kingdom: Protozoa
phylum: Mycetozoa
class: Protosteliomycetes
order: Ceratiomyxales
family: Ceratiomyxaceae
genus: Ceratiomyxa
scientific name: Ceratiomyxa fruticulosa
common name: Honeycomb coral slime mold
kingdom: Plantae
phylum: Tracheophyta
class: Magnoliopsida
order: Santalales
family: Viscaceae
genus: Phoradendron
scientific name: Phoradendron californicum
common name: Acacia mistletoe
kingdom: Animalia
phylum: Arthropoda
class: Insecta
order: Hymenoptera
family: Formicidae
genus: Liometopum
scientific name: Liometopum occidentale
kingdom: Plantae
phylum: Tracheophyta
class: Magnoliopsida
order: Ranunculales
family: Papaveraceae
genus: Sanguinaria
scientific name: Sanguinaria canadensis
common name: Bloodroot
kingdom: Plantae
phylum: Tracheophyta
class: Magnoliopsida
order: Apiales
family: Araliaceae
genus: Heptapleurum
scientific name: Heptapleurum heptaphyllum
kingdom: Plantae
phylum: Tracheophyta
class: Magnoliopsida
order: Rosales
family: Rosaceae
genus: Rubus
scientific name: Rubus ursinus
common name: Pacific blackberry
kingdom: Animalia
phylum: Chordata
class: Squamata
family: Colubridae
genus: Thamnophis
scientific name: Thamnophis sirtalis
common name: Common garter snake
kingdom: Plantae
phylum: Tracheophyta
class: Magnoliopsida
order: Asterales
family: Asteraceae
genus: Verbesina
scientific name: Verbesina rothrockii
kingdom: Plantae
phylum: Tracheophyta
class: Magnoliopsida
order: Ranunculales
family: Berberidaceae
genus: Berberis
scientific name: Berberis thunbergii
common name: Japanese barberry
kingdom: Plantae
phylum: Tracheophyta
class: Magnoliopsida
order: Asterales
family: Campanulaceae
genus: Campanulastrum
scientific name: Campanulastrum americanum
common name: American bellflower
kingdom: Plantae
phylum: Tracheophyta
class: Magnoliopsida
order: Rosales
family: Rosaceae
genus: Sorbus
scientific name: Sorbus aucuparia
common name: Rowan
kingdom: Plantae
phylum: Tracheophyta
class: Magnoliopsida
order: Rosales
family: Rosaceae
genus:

━━━━

## [AIM]
Format every line of the records above as a Markdown table with the columns Line No. and Entry. Number the rows consecutively and omit any blank lines.

## [COMPLETE RESPONSE]
| Line No. | Entry |
|---|---|
| 1 | kingdom: Protozoa |
| 2 | phylum: Mycetozoa |
| 3 | class: Protosteliomycetes |
| 4 | order: Ceratiomyxales |
| 5 | family: Ceratiomyxaceae |
| 6 | genus: Ceratiomyxa |
| 7 | scientific name: Ceratiomyxa fruticulosa |
| 8 | common name: Honeycomb coral slime mold |
| 9 | kingdom: Plantae |
| 10 | phylum: Tracheophyta |
| 11 | class: Magnoliopsida |
| 12 | order: Santalales |
| 13 | family: Viscaceae |
| 14 | genus: Phoradendron |
| 15 | scientific name: Phoradendron californicum |
| 16 | common name: Acacia mistletoe |
| 17 | kingdom: Animalia |
| 18 | phylum: Arthropoda |
| 19 | class: Insecta |
| 20 | order: Hymenoptera |
| 21 | family: Formicidae |
| 22 | genus: Liometopum |
| 23 | scientific name: Liometopum occidentale |
| 24 | kingdom: Plantae |
| 25 | phylum: Tracheophyta |
| 26 | class: Magnoliopsida |
| 27 | order: Ranunculales |
| 28 | family: Papaveraceae |
| 29 | genus: Sanguinaria |
| 30 | scientific name: Sanguinaria canadensis |
| 31 | common name: Bloodroot |
| 32 | kingdom: Plantae |
| 33 | phylum: Tracheophyta |
| 34 | class: Magnoliopsida |
| 35 | order: Apiales |
| 36 | family: Araliaceae |
| 37 | genus: Heptapleurum |
| 38 | scientific name: Heptapleurum heptaphyllum |
| 39 | kingdom: Plantae |
| 40 | phylum: Tracheophyta |
| 41 | class: Magnoliopsida |
| 42 | order: Rosales |
| 43 | family: Rosaceae |
| 44 | genus: Rubus |
| 45 | scientific name: Rubus ursinus |
| 46 | common name: Pacific blackberry |
| 47 | kingdom: Animalia |
| 48 | phylum: Chordata |
| 49 | class: Squamata |
| 50 | family: Colubridae |
| 51 | genus: Thamnophis |
| 52 | scientific name: Thamnophis sirtalis |
| 53 | common name: Common garter snake |
| 54 | kingdom: Plantae |
| 55 | phylum: Tracheophyta |
| 56 | class: Magnoliopsida |
| 57 | order: Asterales |
| 58 | family: Asteraceae |
| 59 | genus: Verbesina |
| 60 | scientific name: Verbesina rothrockii |
| 61 | kingdom: Plantae |
| 62 | phylum: Tracheophyta |
| 63 | class: Magnoliopsida |
| 64 | order: Ranunculales |
| 65 | family: Berberidaceae |
| 66 | genus: Berberis |
| 67 | scientific name: Berberis thunbergii |
| 68 | common name: Japanese barberry |
| 69 | kingdom: Plantae |
| 70 | phylum: Tracheophyta |
| 71 | class: Magnoliopsida |
| 72 | order: Asterales |
| 73 | family: Campanulaceae |
| 74 | genus: Campanulastrum |
| 75 | scientific name: Campanulastrum americanum |
| 76 | common name: American bellflower |
| 77 | kingdom: Plantae |
| 78 | phylum: Tracheophyta |
| 79 | class: Magnoliopsida |
| 80 | order: Rosales |
| 81 | family: Rosaceae |
| 82 | genus: Sorbus |
| 83 | scientific name: Sorbus aucuparia |
| 84 | common name: Rowan |
| 85 | kingdom: Plantae |
| 86 | phylum: Tracheophyta |
| 87 | class: Magnoliopsida |
| 88 | order: Rosales |
| 89 | family: Rosaceae |
| 90 | genus: |